More than a decade after its release, the Bee Movie has become a staple in Western culture. It’s also become a massive fucking meme.
Remember, that video where every time someone says bee, the film gets faster? Or the one where it’s the Bee Movie trailer, but all the bees are thicc? Yeah well, I may or may not have sent the latter to a Tinder date, who then immediately ghosted me. RIP.
The Bee Movie is incredible. There’s just one very BIG problem with it. It promotes bestiality, or as it’s now been coined, ‘beestiality’.
If you have forgotten about that weird bee/human romance from the film, let me remind you of the synopsis.
Barry B Benson (a bee voiced by Jerry Seinfeld) graduates from college and is going through that typical fresh-grad freak out, where you realise full-time work is forever and spiral into a deep, unrelenting existential crisis.

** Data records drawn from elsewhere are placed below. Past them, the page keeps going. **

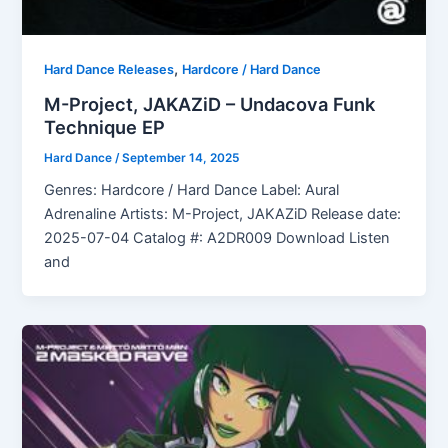
,
Hard Dance Releases
Hardcore / Hard Dance
M-Project, JAKAZiD – Undacova Funk
Technique EP
Hard Dance
/
September 14, 2025
Genres: Hardcore / Hard Dance Label: Aural
Adrenaline Artists: M-Project, JAKAZiD Release date:
2025-07-04 Catalog #: A2DR009 Download Listen
and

One fine evening, after a pollen-gathering expedition in NYC, Barry gets lost in the rain and ends up on a sexy female human’s balcony. The woman, Vanessa (Renée Zellweger), catches Barry, after her boyfriend Ken (Patrick Warburton) tries to squash him.
This is where is gets weird. Vanessa and Barry have this absurd sexual tension, where you’re literally rooting for Vanessa to break up with her boyfriend and be with Barry. BARRY WHO IS A LITERAL BEE. WHAT????

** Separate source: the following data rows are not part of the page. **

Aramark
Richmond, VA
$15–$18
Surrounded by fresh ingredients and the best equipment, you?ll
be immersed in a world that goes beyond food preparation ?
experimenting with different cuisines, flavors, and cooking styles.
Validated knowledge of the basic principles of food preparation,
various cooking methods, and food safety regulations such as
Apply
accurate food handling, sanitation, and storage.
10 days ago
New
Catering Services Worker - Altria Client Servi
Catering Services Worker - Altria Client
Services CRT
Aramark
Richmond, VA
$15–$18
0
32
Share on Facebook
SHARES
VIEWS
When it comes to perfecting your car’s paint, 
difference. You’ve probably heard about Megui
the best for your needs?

Throughout the film Ken is painted as the bad guy, when he is in fact the ONLY voice of reason.
Why? Because Ken continuously questions the relationship between Barry and Vanessa. He knows bestiality is wrong, unlike everyone else in this freakin’ movie.
My favourite line in the whole film is when Vanessa breaks up with Ken because he tries to kill Barry again and says: “Fine! Talking bees, No yogurt night… My nerves are fried from riding on this emotional rollercoaster!”
Literally same, Ken.
I’m not the only one who feels very strongly about the bizarre storyline of the Bee Movie.

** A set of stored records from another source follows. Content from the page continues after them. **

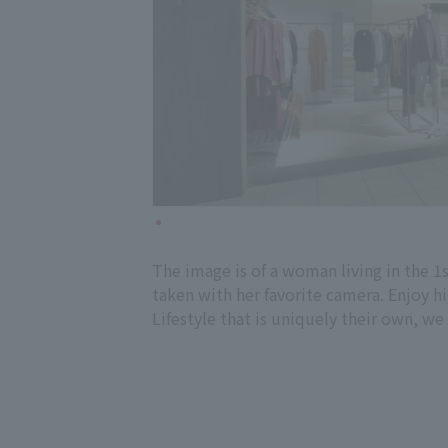
The image is of a woman living in the 1
taken with her favorite camera. Enjoy h
Lifestyle that is uniquely their own, we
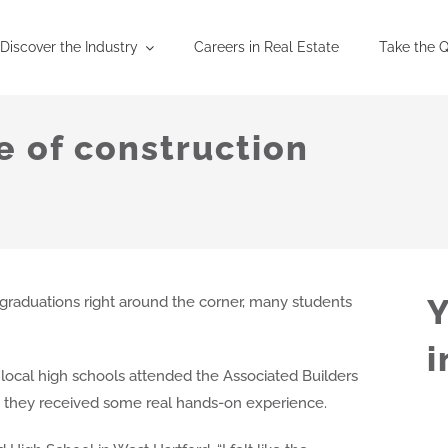
Discover the Industry
Careers in Real Estate
Take the Q
e of construction
Y
aduations right around the corner, many students
i
ocal high schools attended the Associated Builders
 they received some real hands-on experience.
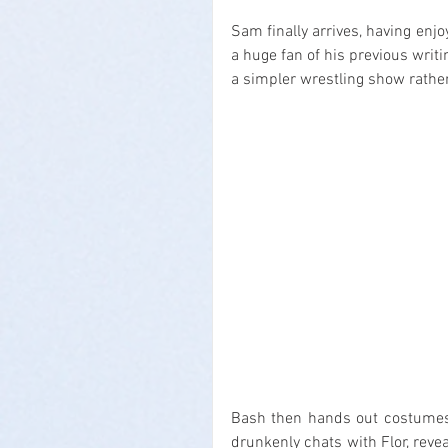
Sam finally arrives, having enjo
a huge fan of his previous writ
a simpler wrestling show rath
Bash then hands out costumes f
drunkenly chats with Flor, reve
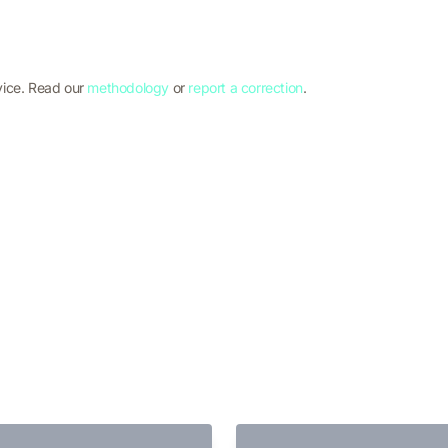
vice. Read our
methodology
or
report a correction
.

There are literally thousands of memes dedicated to these cross-species lovers.
There’s even a Facebook group (which I’m part of) called ‘Men like this are the reason women are falling in love with bees’. The group basically calls out toxic male behaviour on social media and dating apps, and of course, discusses bees.
So what did the people behind the film have to say about the storyline? Well, according to The New Statesmen, it wasn’t actually meant to be that sexual.
Screenwriter Spike Feresten told the publication.“Often we would lose sight of those characters in the room.”
“They would just be Barry and Vanessa, and we would write this dialogue for Barry and Vanessa, and read it over and have to remind ourselves, well, this is a tiny bee saying this, and the tiny bee is fighting with her boyfriend. So let’s dial it back to friend, and make it less romantic, because it’s getting weird.”
To be honest, I don’t believe they tried that hard to make it “less romantic”, when this scene literally EXISTS.
Exhibit BEE of how hyper-sexualised this movie is.
Seriously, what the hell is this movie?